- [What the task asks]: Quote the following passage on research into children's scientific reasoning and friendships in full, word for word.

- [Extract provided]:
The development of scientific reasoning is a gradual process, says Crowley.
"Change doesn't necessarily happen instantly," he says. "It's
not like a staircase where you go from one level to another. It's more like
overlapping waves, with good ideas and bad ideas washing over each
other."
One consistent but unsettling finding is that parents are roughly four times
more likely to explain exhibits to boys than girls, regardless of the age
of the child. "It's depressing, but it mirrors classroom studies that
show that teachers often pay more attention to boys," says Callanan,
who is encouraged by the eagerness of museum staff to modify exhibits based
on her research.
"What we're doing is a real partnership with the museum," she
says. "We're not only doing our scientific work, but we're able to
help make the museum better, too."
Playground Promises and Self-Esteem
For children and adolescents, school is a place to learn, and it's often
the hub of their social lives, too. Intrigued by how children manage friendships
and how social issues affect self-esteem, Associate Professor Margarita
Azmitia and her student researchers are conducting an in-depth study of
more than 250 fifth, sixth,
seventh, and eighth graders in Santa Cruz County.
"At one time or another, we have all worried about whether we belong,"

- [Data block]:

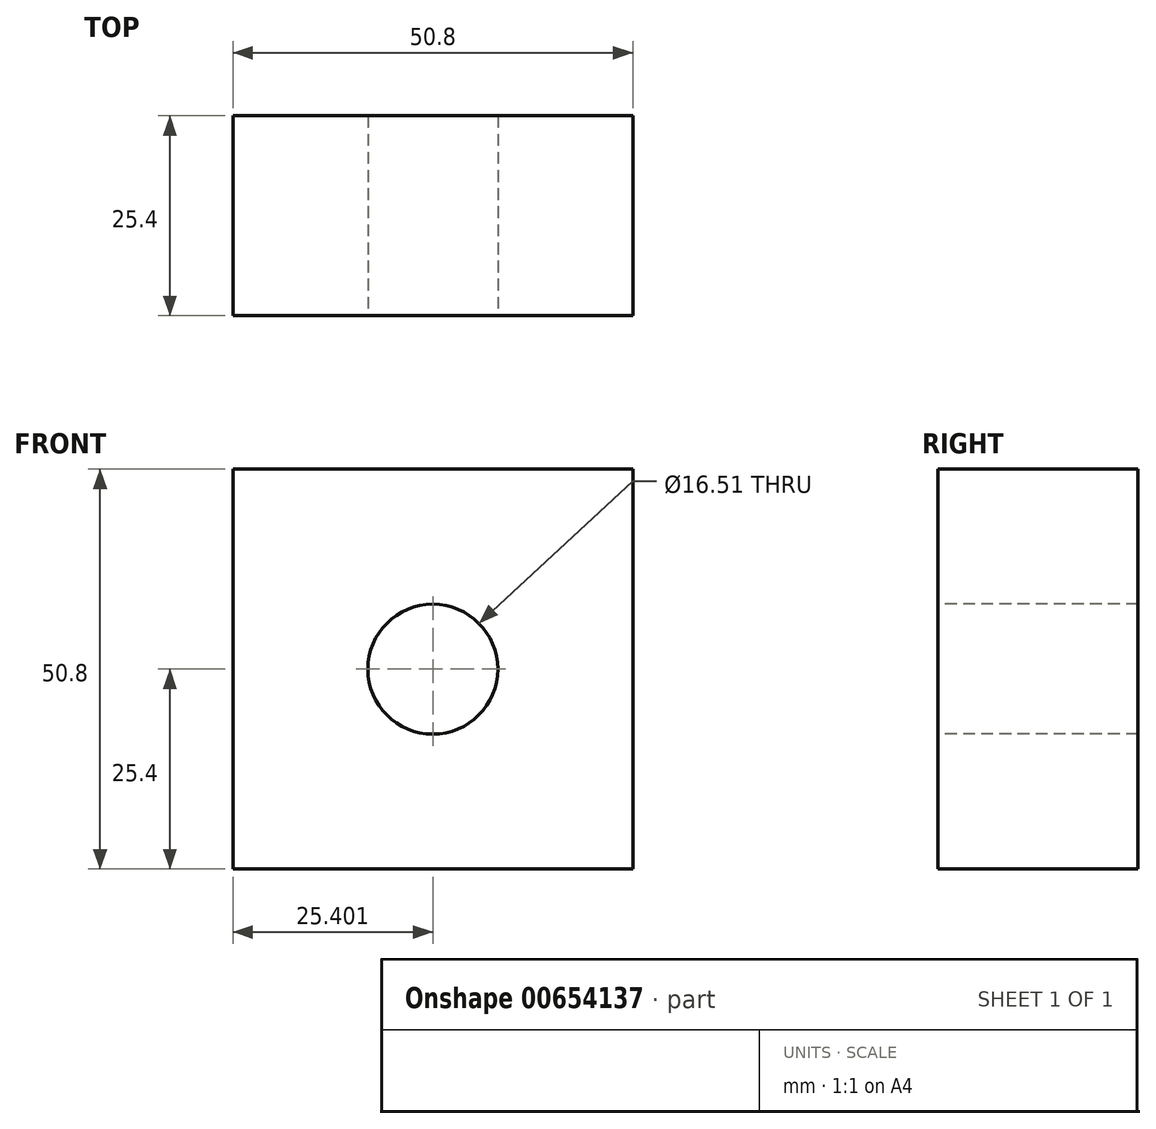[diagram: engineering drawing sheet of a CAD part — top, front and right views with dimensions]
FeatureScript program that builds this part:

- [Completed exercise]:
The development of scientific reasoning is a gradual process, says Crowley.
"Change doesn't necessarily happen instantly," he says. "It's
not like a staircase where you go from one level to another. It's more like
overlapping waves, with good ideas and bad ideas washing over each
other."
One consistent but unsettling finding is that parents are roughly four times
more likely to explain exhibits to boys than girls, regardless of the age
of the child. "It's depressing, but it mirrors classroom studies that
show that teachers often pay more attention to boys," says Callanan,
who is encouraged by the eagerness of museum staff to modify exhibits based
on her research.
"What we're doing is a real partnership with the museum," she
says. "We're not only doing our scientific work, but we're able to
help make the museum better, too."
Playground Promises and Self-Esteem
For children and adolescents, school is a place to learn, and it's often
the hub of their social lives, too. Intrigued by how children manage friendships
and how social issues affect self-esteem, Associate Professor Margarita
Azmitia and her student researchers are conducting an in-depth study of
more than 250 fifth, sixth,
seventh, and eighth graders in Santa Cruz County.
"At one time or another, we have all worried about whether we belong,"